In Kafka’s “Metamorphosis” there are two main themes. Both of them are connected to the relationship between Gregor Samsa and his family. The first is separation of an individual from the rest of the society. Indeed, a young man Gregor sacrifices his personal happiness to the cause of paying off his parents’ debt to his boss. He works hard on a dog’s job of a travelling salesman, going from one hotel to another, from loneliness to loneliness. Even when at home, he closes all doors leading to his room (he says it was a “cautious habit, acquired from his travelling” (Kafka, 1915)), we can see him putting as much space between himself and his family, which is ever in need of money. Money, which nobody in that family, except Gregor, earns. For we see no other member of the Samsa family at work in the story. His feeling of alienation is so deep that it turns him into a giant bug. But, as it can be easily predicted, it turns his family aside of him even more than before. They don’t need Gregor, they need his money to live as they are used to. When he became ill, the only concern of the family was to get rid of him:

How can that be Gregor? If it were Gregor he would have seen long ago that it’s not possible for human beings to live with an animal like that and he would have gone of his own free will. We wouldn’t have a brother any more, then, but we could carry on with our lives and remember him with respect. (Kafka, 1915)

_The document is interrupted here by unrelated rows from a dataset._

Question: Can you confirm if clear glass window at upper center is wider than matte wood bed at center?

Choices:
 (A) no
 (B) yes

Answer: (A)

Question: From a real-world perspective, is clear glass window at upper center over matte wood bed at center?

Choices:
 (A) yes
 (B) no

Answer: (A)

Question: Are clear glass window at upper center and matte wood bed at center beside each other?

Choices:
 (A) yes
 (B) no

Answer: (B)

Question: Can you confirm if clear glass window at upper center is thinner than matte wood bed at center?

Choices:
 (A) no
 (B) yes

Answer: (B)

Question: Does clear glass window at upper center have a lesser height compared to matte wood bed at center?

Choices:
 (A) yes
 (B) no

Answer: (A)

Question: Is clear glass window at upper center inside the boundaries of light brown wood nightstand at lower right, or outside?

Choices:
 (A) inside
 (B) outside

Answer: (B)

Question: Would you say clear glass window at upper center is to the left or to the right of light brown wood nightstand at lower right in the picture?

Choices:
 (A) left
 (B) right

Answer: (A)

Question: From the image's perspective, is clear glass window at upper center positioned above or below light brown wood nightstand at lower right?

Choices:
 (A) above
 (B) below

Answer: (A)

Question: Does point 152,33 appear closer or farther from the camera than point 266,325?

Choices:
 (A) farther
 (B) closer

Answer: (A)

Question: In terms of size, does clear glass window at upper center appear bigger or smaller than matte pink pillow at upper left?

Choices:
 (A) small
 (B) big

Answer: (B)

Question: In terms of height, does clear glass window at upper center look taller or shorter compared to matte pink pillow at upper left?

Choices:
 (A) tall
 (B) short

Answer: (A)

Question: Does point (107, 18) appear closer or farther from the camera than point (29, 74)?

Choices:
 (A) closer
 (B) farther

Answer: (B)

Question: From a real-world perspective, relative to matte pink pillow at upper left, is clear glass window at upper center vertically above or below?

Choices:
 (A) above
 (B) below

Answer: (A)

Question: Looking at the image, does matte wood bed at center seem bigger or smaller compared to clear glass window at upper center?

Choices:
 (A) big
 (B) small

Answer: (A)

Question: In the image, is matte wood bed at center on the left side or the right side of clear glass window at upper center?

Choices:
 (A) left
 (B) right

The second theme is sense of guilt. When Gregor is turned into a bug, his only thoughts are of his family: “Well, there’s still some hope; once I’ve got the money together to pay off my parents’ debt to him – another five or six years I suppose – that’s definitely what I’ll do. That’s when I’ll make the big change” (Kafka,1915). There is no self-pity in him, only concern for his family’s wellbeing. Guilt is killing him. He dies alone and deserted, and that for the sake of his family: “Then, without his willing it, his head sank down completely, and his last breath flowed weakly from his nostrils” (Kafka, 1915). So ends the tragic story of a worthy young man named Gregor Samsa.